(Dataset records)

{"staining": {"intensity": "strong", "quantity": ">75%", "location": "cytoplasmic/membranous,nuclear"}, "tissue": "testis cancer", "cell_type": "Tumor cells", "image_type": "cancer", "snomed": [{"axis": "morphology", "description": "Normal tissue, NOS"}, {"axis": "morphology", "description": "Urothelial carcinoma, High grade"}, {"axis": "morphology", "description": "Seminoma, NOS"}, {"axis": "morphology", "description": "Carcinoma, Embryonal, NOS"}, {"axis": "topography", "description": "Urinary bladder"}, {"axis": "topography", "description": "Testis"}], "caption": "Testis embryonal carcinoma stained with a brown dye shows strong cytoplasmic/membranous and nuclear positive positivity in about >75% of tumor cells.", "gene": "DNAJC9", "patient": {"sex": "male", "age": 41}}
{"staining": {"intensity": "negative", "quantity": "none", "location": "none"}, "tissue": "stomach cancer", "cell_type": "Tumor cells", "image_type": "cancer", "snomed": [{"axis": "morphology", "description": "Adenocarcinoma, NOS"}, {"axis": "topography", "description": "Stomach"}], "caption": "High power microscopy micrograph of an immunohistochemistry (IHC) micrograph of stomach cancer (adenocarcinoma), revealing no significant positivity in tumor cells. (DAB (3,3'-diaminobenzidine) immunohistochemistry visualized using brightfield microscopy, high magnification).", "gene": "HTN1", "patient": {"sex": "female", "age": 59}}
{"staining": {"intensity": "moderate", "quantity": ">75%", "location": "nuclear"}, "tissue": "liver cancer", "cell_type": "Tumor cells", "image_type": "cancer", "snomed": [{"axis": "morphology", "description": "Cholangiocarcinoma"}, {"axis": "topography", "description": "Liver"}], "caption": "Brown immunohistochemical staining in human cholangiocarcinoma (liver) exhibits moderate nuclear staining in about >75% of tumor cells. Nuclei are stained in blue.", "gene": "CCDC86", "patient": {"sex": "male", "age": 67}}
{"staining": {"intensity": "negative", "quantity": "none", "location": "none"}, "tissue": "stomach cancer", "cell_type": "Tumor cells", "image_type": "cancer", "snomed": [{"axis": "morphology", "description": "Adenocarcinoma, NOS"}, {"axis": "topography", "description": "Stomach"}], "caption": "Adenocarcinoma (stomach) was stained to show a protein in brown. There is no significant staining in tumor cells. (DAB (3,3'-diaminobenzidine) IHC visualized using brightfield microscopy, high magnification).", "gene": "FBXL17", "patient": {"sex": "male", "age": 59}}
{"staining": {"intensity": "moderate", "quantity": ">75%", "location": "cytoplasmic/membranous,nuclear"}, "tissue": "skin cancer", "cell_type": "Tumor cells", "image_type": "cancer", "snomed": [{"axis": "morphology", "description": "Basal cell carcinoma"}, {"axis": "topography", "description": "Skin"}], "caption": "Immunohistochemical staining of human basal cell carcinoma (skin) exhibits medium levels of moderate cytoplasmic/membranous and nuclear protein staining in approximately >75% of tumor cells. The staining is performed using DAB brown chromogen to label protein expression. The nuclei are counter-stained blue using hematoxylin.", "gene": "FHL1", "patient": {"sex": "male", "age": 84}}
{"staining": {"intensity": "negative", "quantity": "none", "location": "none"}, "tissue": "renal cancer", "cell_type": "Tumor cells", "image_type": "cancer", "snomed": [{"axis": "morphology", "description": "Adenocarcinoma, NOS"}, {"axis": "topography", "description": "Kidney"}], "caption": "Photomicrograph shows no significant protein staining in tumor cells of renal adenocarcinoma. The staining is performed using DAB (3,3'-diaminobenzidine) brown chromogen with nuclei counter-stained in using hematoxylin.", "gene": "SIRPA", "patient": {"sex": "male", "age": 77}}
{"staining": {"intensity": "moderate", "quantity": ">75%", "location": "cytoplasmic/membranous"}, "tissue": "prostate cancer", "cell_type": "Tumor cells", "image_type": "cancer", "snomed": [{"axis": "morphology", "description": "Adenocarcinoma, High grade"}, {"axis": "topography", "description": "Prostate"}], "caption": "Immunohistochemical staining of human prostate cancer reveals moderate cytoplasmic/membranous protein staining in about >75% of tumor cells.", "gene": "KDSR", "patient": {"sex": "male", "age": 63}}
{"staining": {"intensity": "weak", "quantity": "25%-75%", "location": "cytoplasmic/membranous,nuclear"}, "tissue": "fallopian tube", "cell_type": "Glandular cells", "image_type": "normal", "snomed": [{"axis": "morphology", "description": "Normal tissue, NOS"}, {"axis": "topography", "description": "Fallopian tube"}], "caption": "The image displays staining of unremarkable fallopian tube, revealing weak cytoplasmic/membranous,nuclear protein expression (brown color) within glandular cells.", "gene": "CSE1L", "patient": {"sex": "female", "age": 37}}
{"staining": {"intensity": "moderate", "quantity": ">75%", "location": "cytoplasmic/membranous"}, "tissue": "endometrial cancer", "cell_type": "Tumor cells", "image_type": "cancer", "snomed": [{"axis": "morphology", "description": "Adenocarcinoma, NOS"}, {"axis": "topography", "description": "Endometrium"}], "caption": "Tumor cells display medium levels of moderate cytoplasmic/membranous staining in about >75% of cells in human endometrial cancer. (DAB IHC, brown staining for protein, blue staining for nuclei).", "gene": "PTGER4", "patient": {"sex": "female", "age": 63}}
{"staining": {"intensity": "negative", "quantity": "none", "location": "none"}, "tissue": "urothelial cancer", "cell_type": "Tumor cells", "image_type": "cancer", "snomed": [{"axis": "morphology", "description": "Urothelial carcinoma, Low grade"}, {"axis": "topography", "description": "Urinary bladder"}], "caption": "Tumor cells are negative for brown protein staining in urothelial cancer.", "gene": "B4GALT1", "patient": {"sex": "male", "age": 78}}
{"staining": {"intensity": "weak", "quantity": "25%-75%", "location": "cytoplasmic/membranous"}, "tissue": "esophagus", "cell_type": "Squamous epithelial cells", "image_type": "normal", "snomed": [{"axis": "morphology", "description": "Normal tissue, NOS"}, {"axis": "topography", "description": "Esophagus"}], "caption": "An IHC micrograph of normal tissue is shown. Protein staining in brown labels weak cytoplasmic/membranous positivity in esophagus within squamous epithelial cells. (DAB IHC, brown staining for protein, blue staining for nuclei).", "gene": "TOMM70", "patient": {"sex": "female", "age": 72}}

## [WORK INSTRUCTIONS]
Would you please copy the lines above, from the one holding "cells display medium" through the last, and nothing else?

## [WRITTEN SOLUTION]
{"staining": {"intensity": "moderate", "quantity": ">75%", "location": "cytoplasmic/membranous"}, "tissue": "endometrial cancer", "cell_type": "Tumor cells", "image_type": "cancer", "snomed": [{"axis": "morphology", "description": "Adenocarcinoma, NOS"}, {"axis": "topography", "description": "Endometrium"}], "caption": "Tumor cells display medium levels of moderate cytoplasmic/membranous staining in about >75% of cells in human endometrial cancer. (DAB IHC, brown staining for protein, blue staining for nuclei).", "gene": "PTGER4", "patient": {"sex": "female", "age": 63}}
{"staining": {"intensity": "negative", "quantity": "none", "location": "none"}, "tissue": "urothelial cancer", "cell_type": "Tumor cells", "image_type": "cancer", "snomed": [{"axis": "morphology", "description": "Urothelial carcinoma, Low grade"}, {"axis": "topography", "description": "Urinary bladder"}], "caption": "Tumor cells are negative for brown protein staining in urothelial cancer.", "gene": "B4GALT1", "patient": {"sex": "male", "age": 78}}
{"staining": {"intensity": "weak", "quantity": "25%-75%", "location": "cytoplasmic/membranous"}, "tissue": "esophagus", "cell_type": "Squamous epithelial cells", "image_type": "normal", "snomed": [{"axis": "morphology", "description": "Normal tissue, NOS"}, {"axis": "topography", "description": "Esophagus"}], "caption": "An IHC micrograph of normal tissue is shown. Protein staining in brown labels weak cytoplasmic/membranous positivity in esophagus within squamous epithelial cells. (DAB IHC, brown staining for protein, blue staining for nuclei).", "gene": "TOMM70", "patient": {"sex": "female", "age": 72}}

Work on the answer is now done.